(Work request 1):
Answer these questions from the Murder Motel episode guide, one line each, marked (a), (b), (c) to match:
(a) Who wrote the episode?
(b) What make and model of car does the weary traveller drive?
(c) Whom does Michael Spencer bring with him to the Woodheath as a precaution?
(Work request 2):
Please continue the Murder Motel episode guide, picking up after its final sentence about the staff being told to deal with both siblings.

BEGIN Excerpt

You can check in any time you like, but you can never leave… No, we’re not talking about the Hotel California – RICHARD PHILLIPS-JONES’ Thriller episode guide ends series five at the Murder Motel.
TITLE: Thriller – Murder Motel
BROADCAST: 24 May 1975
STARRING: Derek Francis, Robyn Millan, Ralph Bates, Edward Judd, Allan McClelland, John Hallam, Anne Rutter, June Watson, Gillian McCutcheon
WRITER: Brian Clemens
DIRECTOR: Malcolm Taylor
A weary traveller glances nervously into the rear view mirror of his Austin Maxi before he pulls into a Motel and checks-in. As he goes to settle into his room, the desk manager directs two other men towards it.
The guest begins to unpack and decides to take a shower. He’s hardly had time to start washing himself when the two men seen earlier let themselves into his room and approach menacingly…
Series composer Laurie Johnson resists any temptation to add Bernard Herrmann-style screeching strings at this point (not that he would be so crass), but the references to Hitchcock’s Psycho (1960) are already clear. However, where the Bates Motel was the abode of a lone killer, The Woodheath Motel has an unusual method of generating extra income: For a price, anyone wishing to have someone bumped-off can invite them to the Woodheath, where the dedicated staff provide a specialist service in murder and corpse disposal.
As the episode proper gets underway, Michael Spencer (Bates) arrives at the Woodheath to meet a work colleague he suspects of embezzlement, but he also has a notion that something is not quite right and takes the precaution of bringing his sister Helen (Rutter) along.
Helen gives the impression that she does not know Michael, and books into a separate room but that’s not enough to stop the seemingly kindly desk manager, Sam (Francis) from twigging to the subterfuge and adding Helen’s dispatch to the motel bill. His faithful staff are accordingly instructed to deal with both siblings.

END Excerpt
BEGIN Data provided

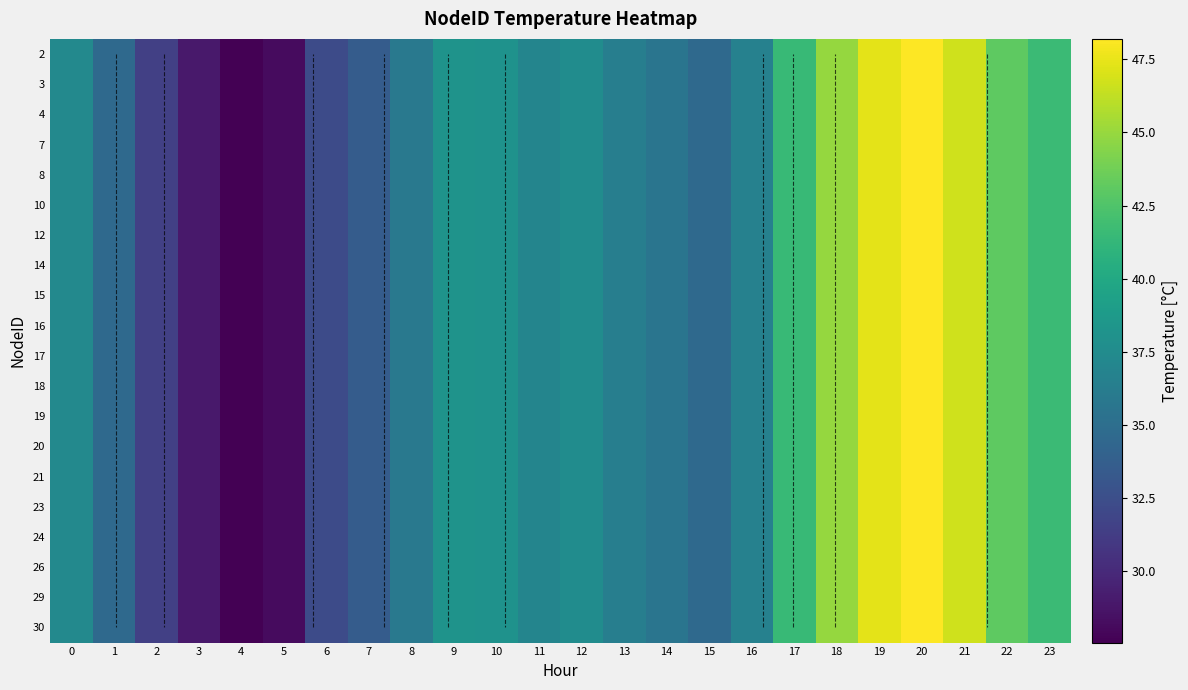

At how many categories does at least one series exceed 28?

23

END Data provided

(Exercise response 1):
(a) Brian Clemens
(b) An Austin Maxi
(c) His sister Helen

(Exercise response 2):
Helen makes it to a phone box to alert Michael’s fiancée, Kathy (Millan), but the call is abruptly curtailed as one of Sam’s assistants tracks her down. Naturally fearing for the pair’s safety, Kathy heads straight for the office of Michael’s boss, Charles Burns (Judd) who, in the company of two police fraud squad officers informs Kathy that Michael is suspected of embezzling £20,000 from the company’s accounts.
Kathy doesn’t believe a word of it and nor does she let on that Helen was on the phone long enough to tell her where she and Michael were staying. Determined to clear Michael’s name, Kathy decides to check-in at the Woodheath Motel and enlists a seedy private investigator (McClelland) to assist, but it becomes difficult to work out who can be trusted and more bodies are going to pile up before the police catch up with the real embezzler…
Following the larger-than-usual cast for The Next Voice You See, Murder Motel also has an extended list of players but more striking is the surprising amount of gore on display. Sure, it’s not exactly at Friday The 13th levels but by Thriller standards it’s more than noticeable, be it running down a plughole or wiped from a killer’s kitchen knife.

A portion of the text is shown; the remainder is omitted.